[Start of section]

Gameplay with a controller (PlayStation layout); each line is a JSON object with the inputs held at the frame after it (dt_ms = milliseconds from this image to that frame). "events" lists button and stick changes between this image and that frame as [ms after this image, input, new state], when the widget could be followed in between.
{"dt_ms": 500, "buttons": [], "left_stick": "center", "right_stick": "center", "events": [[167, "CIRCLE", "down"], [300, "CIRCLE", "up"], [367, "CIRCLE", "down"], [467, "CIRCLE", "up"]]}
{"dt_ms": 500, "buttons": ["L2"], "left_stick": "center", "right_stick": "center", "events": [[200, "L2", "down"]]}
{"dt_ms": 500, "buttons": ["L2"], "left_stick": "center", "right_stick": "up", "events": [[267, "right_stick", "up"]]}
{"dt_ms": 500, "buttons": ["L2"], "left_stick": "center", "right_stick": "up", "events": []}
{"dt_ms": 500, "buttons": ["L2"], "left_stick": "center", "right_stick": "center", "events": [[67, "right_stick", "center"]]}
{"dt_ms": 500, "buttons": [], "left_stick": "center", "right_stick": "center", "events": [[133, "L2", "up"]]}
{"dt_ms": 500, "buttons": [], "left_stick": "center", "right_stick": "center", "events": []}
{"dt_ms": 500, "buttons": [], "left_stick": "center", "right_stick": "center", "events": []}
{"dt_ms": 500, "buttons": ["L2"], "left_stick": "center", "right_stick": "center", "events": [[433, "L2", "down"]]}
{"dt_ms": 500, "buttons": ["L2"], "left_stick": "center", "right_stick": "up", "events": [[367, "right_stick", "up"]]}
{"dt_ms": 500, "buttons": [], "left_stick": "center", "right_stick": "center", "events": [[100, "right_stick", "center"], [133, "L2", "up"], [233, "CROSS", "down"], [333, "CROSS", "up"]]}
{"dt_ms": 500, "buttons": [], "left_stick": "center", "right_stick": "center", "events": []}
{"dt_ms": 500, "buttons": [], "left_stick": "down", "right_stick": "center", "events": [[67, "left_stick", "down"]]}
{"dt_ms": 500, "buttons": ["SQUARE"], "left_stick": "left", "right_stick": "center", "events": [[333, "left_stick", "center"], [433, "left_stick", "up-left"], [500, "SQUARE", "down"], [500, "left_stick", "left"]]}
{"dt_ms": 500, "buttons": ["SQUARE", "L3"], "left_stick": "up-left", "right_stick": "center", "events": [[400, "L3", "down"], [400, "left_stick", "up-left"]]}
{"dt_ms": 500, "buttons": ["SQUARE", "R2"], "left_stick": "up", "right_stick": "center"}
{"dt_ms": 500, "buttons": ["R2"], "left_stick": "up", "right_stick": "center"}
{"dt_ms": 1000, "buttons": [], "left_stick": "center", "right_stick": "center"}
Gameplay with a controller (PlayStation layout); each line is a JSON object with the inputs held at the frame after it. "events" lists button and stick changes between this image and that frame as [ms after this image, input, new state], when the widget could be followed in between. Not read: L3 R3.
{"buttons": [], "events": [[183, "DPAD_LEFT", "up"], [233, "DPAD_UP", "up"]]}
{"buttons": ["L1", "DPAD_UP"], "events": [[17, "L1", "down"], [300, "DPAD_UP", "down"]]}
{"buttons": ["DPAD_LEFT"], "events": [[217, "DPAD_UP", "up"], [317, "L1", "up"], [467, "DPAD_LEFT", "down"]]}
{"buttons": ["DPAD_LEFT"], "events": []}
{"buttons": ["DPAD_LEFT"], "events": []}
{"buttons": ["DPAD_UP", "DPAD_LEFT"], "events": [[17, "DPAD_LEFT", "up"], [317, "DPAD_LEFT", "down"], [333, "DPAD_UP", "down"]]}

[End of section]

§ **TO DO**:
Pull out all lines in the data above that include "layout".

§ **WORKED SOLUTION**:
Gameplay with a controller (PlayStation layout); each line is a JSON object with the inputs held at the frame after it (dt_ms = milliseconds from this image to that frame). "events" lists button and stick changes between this image and that frame as [ms after this image, input, new state], when the widget could be followed in between.
Gameplay with a controller (PlayStation layout); each line is a JSON object with the inputs held at the frame after it. "events" lists button and stick changes between this image and that frame as [ms after this image, input, new state], when the widget could be followed in between. Not read: L3 R3.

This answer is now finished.